Из финансовых соображений мы к тому времени уже оставили квартиру на улице Эколь и сняли значительно менее уютную, но зато более дешевую где-то на улице Ла Мот Пике Грюнель. Помню, совсем рядом была подземка, которая здесь выходила на поверхность, и поезд так оглушительно громыхал по высокому мосту, что весь дом ходил ходуном. Как-то вечером отцу надо было идти в гости, а маме пришлось остаться со мной, потому что я уже готов был разрыдаться. С самых ранних лет я болезненно переживал разлуку с матерью; даже днем, когда ей нужно было куда-то пойти, она прибегала ко всяческим уловкам, чтобы уйти незаметно. На этот раз она осталась дома, и я спокойно уснул, но, проснувшись ночью, увидел, что она не ложилась, сидит и плачет. Я спросил, отчего она плачет, но она только обняла меня, прижала к себе, я продолжал расспрашивать, она все плакала, а потом, справившись с собой, прошептала:

— Обещай, что никогда не будешь пить… Ты ведь никогда не будешь пить, правда?

Я принялся уверять ее, что никогда, никогда пить не буду, и был при этом совершенно искренен, не подозревая, сколько мне предстоит выпить впоследствии и сколько раз я нарушу свое искреннейшее детское обещание.

Проходил час за часом, и мамина тревога все росла — и потому, что кварталов котором мы поселились, имел дурную славу, и потому, что она знала: начав пить, отец не умеет остановиться; и еще потому, что, когда волнуешься за кого-нибудь, чего только ни приходит в голову.

Отец вернулся на заре и был в состоянии лишь рухнуть на кушетку, так что объяснения были отложены — впрочем, никаких объяснений и не было: в подобных случаях между отцом и матерью воцарялось лишь молчание, тягостное молчание, которое, к счастью, длилось недолго.

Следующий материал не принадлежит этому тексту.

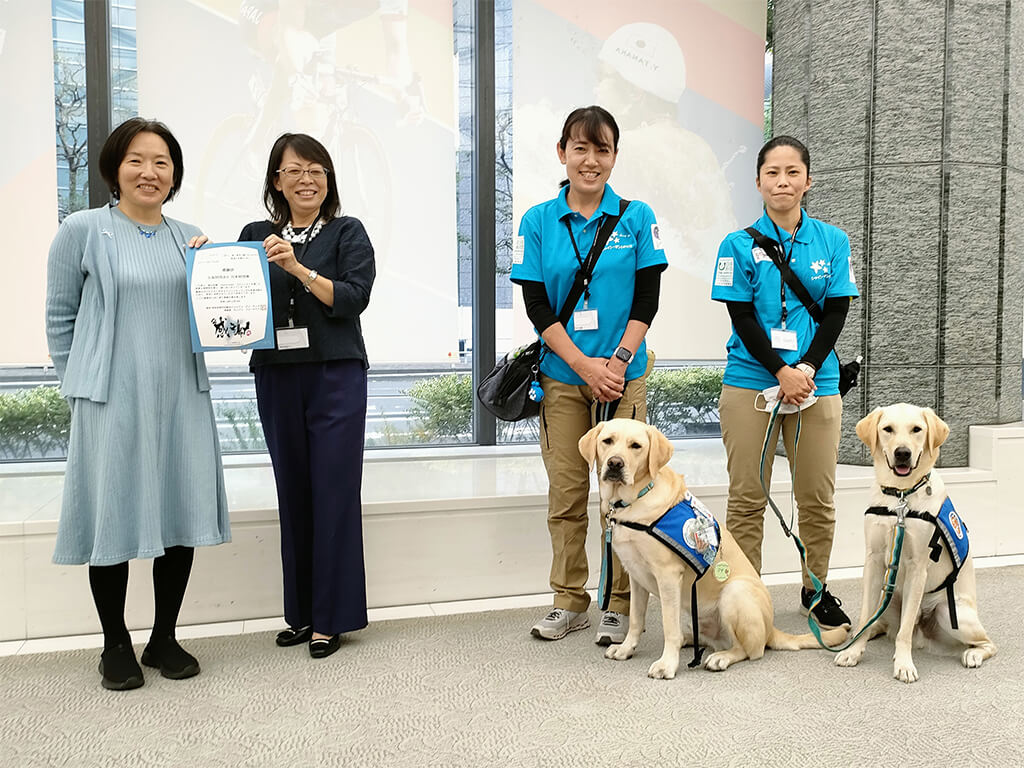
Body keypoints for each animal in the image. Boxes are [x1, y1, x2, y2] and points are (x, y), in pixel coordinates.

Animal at [577, 421, 847, 679]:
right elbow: (635, 618)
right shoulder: (636, 575)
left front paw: (666, 665)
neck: (634, 501)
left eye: (636, 446)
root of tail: (771, 628)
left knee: (750, 650)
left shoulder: (668, 576)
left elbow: (668, 626)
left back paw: (721, 658)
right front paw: (626, 649)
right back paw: (690, 641)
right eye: (607, 441)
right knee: (702, 638)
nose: (615, 463)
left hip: (734, 592)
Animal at [835, 405, 995, 684]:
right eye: (888, 429)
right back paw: (868, 631)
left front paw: (904, 665)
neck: (900, 497)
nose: (902, 453)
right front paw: (853, 651)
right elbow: (865, 616)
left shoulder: (917, 567)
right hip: (886, 595)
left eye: (917, 430)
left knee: (987, 643)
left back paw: (973, 654)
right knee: (879, 621)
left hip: (950, 611)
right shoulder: (873, 560)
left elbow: (905, 629)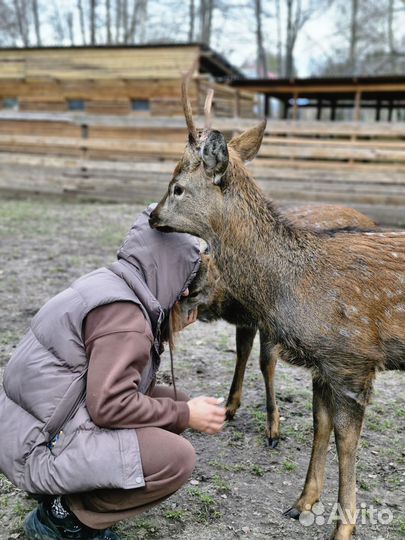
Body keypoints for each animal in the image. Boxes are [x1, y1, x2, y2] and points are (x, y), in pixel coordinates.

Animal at [180, 202, 376, 448]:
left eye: (194, 291)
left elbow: (266, 363)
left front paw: (273, 430)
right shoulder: (248, 320)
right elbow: (242, 352)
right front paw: (229, 408)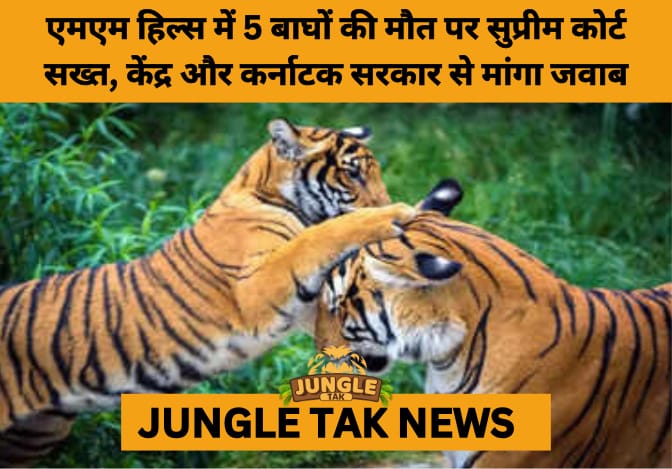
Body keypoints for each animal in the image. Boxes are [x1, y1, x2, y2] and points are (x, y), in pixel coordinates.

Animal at [0, 118, 416, 466]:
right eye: (352, 174)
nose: (384, 200)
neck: (267, 192)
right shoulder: (257, 288)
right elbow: (319, 237)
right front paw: (396, 214)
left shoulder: (302, 304)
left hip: (38, 430)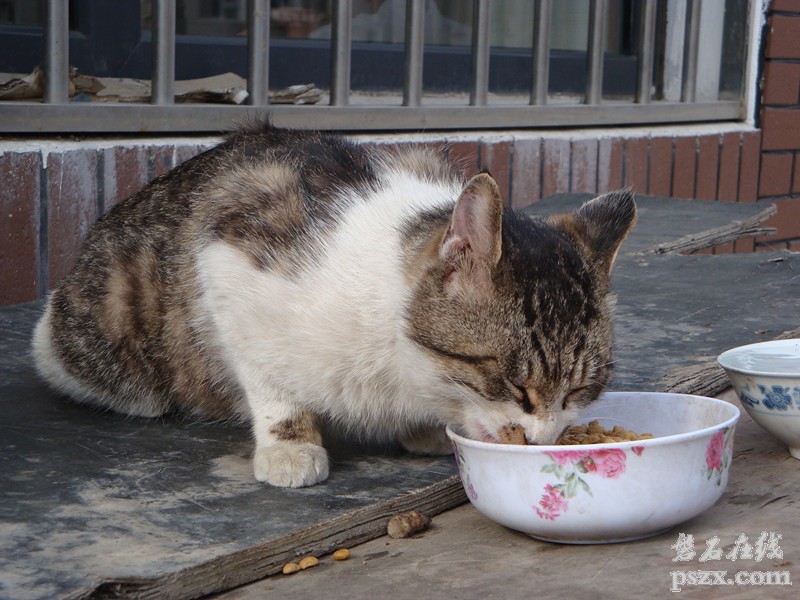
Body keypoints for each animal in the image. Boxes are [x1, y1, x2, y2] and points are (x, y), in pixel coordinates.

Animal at [32, 125, 636, 488]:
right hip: (107, 328)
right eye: (515, 386)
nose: (541, 444)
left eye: (580, 391)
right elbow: (268, 377)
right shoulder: (229, 255)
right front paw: (290, 443)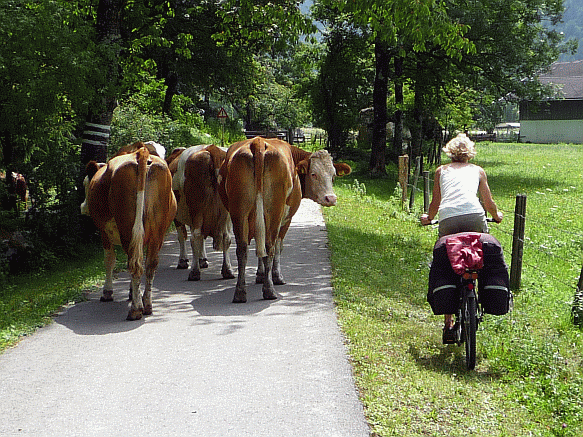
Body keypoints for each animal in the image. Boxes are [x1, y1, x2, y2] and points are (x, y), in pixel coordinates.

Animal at [81, 145, 176, 318]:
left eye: (85, 183)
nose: (83, 207)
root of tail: (140, 153)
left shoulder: (104, 232)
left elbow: (109, 260)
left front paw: (107, 292)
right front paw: (132, 292)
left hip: (127, 228)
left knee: (134, 264)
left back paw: (136, 309)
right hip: (157, 233)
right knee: (149, 264)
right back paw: (146, 304)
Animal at [172, 143, 236, 280]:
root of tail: (212, 148)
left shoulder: (177, 216)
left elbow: (182, 236)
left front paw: (183, 261)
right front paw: (202, 259)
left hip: (196, 207)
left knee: (195, 236)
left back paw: (194, 272)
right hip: (226, 212)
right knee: (226, 237)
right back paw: (227, 271)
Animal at [217, 136, 350, 304]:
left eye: (333, 176)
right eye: (313, 174)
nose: (331, 198)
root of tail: (258, 142)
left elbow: (258, 244)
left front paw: (260, 274)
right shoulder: (286, 218)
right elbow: (278, 246)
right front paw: (275, 276)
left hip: (239, 212)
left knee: (242, 248)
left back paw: (240, 292)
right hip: (274, 212)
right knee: (270, 246)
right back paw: (269, 290)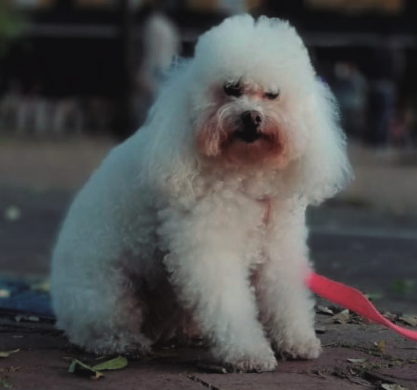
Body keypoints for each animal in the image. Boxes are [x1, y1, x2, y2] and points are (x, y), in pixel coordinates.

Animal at [51, 16, 352, 372]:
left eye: (273, 94)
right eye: (231, 88)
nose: (252, 116)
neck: (244, 173)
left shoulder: (279, 247)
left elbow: (286, 296)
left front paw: (297, 341)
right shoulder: (207, 248)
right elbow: (229, 305)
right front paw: (248, 352)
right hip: (106, 291)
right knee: (98, 328)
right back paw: (124, 342)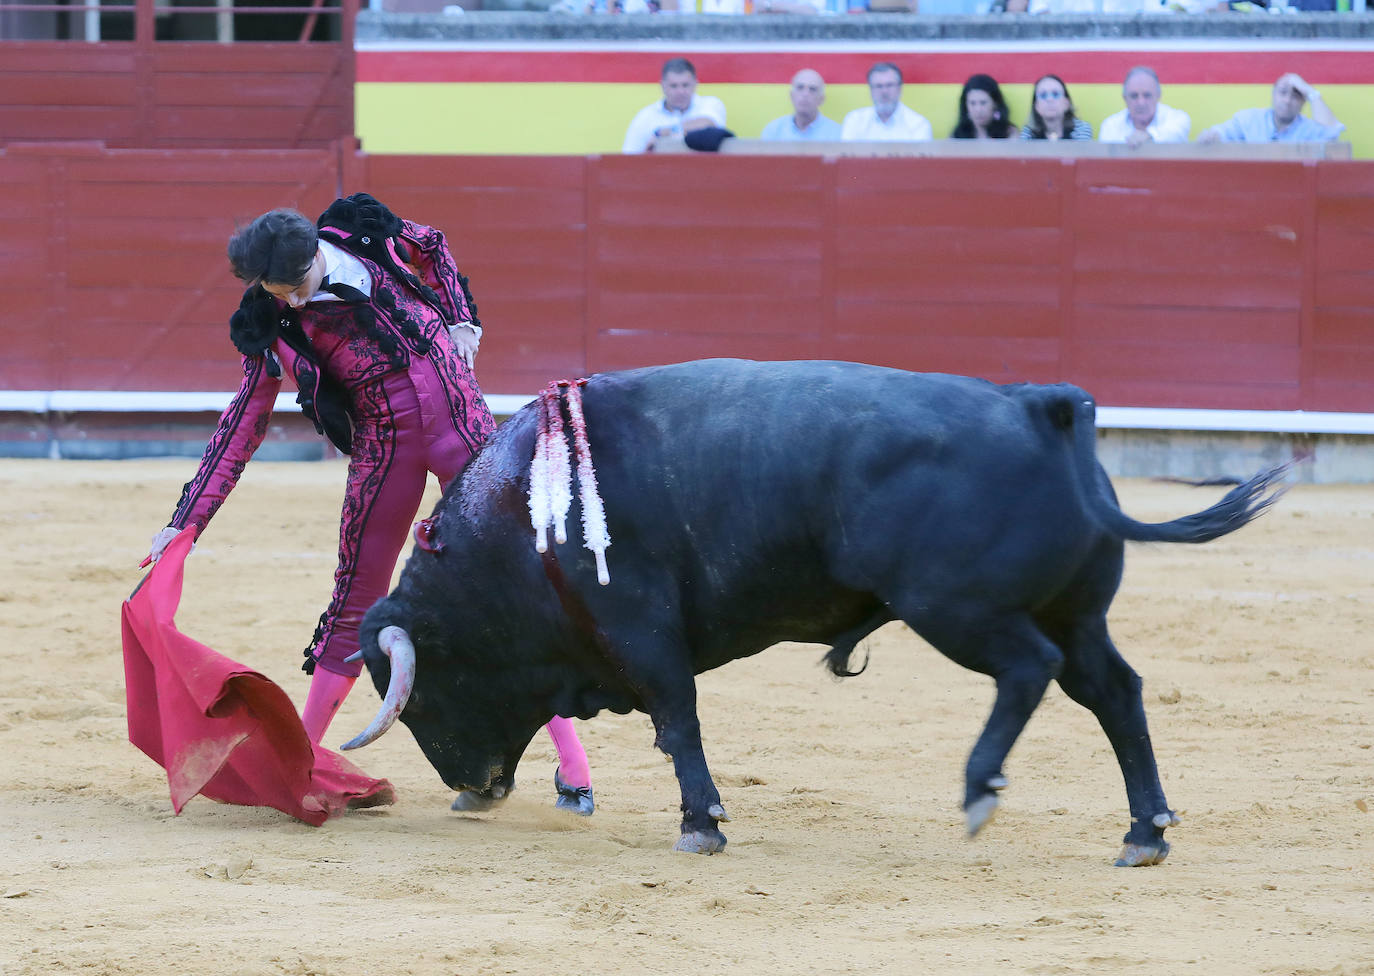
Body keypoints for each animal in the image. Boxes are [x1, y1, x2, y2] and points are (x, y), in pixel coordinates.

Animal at [346, 362, 1286, 868]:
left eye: (420, 699)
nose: (472, 791)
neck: (525, 516)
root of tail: (1037, 403)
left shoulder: (642, 626)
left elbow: (677, 719)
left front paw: (701, 825)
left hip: (958, 608)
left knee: (1031, 671)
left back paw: (980, 790)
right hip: (1074, 612)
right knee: (1115, 692)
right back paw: (1144, 833)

Но та тревожная ночь и мамины слезы мне запомнились, и если я впоследствии нарушил слово, то не из-за короткой памяти, а по слабости характера. Однако это произошло много лет спустя, а в том невинном возрасте и в той мрачной темнице-лицее я был еще не настолько умен, чтобы плевать на свои обещания, мне даже в голову не приходило взять в руки стакан вина и утолить жажду ценой клятвопреступления.